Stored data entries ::

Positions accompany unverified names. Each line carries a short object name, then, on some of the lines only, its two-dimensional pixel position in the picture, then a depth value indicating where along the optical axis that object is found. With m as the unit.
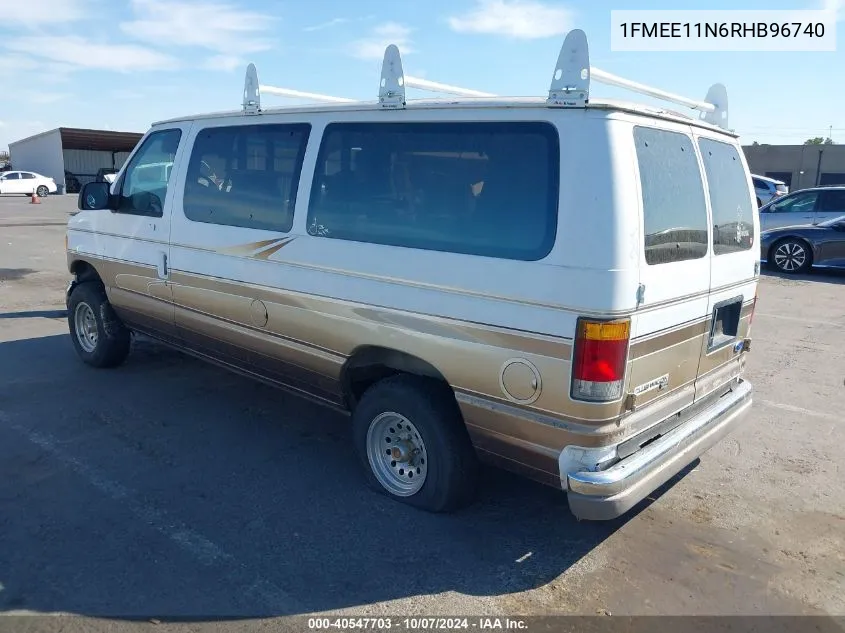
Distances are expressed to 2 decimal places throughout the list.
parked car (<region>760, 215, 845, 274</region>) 13.48
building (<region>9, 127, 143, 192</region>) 42.69
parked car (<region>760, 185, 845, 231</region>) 14.54
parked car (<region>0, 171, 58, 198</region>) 37.47
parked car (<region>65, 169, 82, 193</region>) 44.81
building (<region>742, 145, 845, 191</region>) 41.03
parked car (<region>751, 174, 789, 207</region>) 23.67
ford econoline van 3.07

Aim of the exercise ::
Starting at the line with "parked car (<region>751, 174, 789, 207</region>)", copy every line down to the last one above, exactly as written and with nothing else.

Result of this task ::
parked car (<region>751, 174, 789, 207</region>) 23.67
ford econoline van 3.07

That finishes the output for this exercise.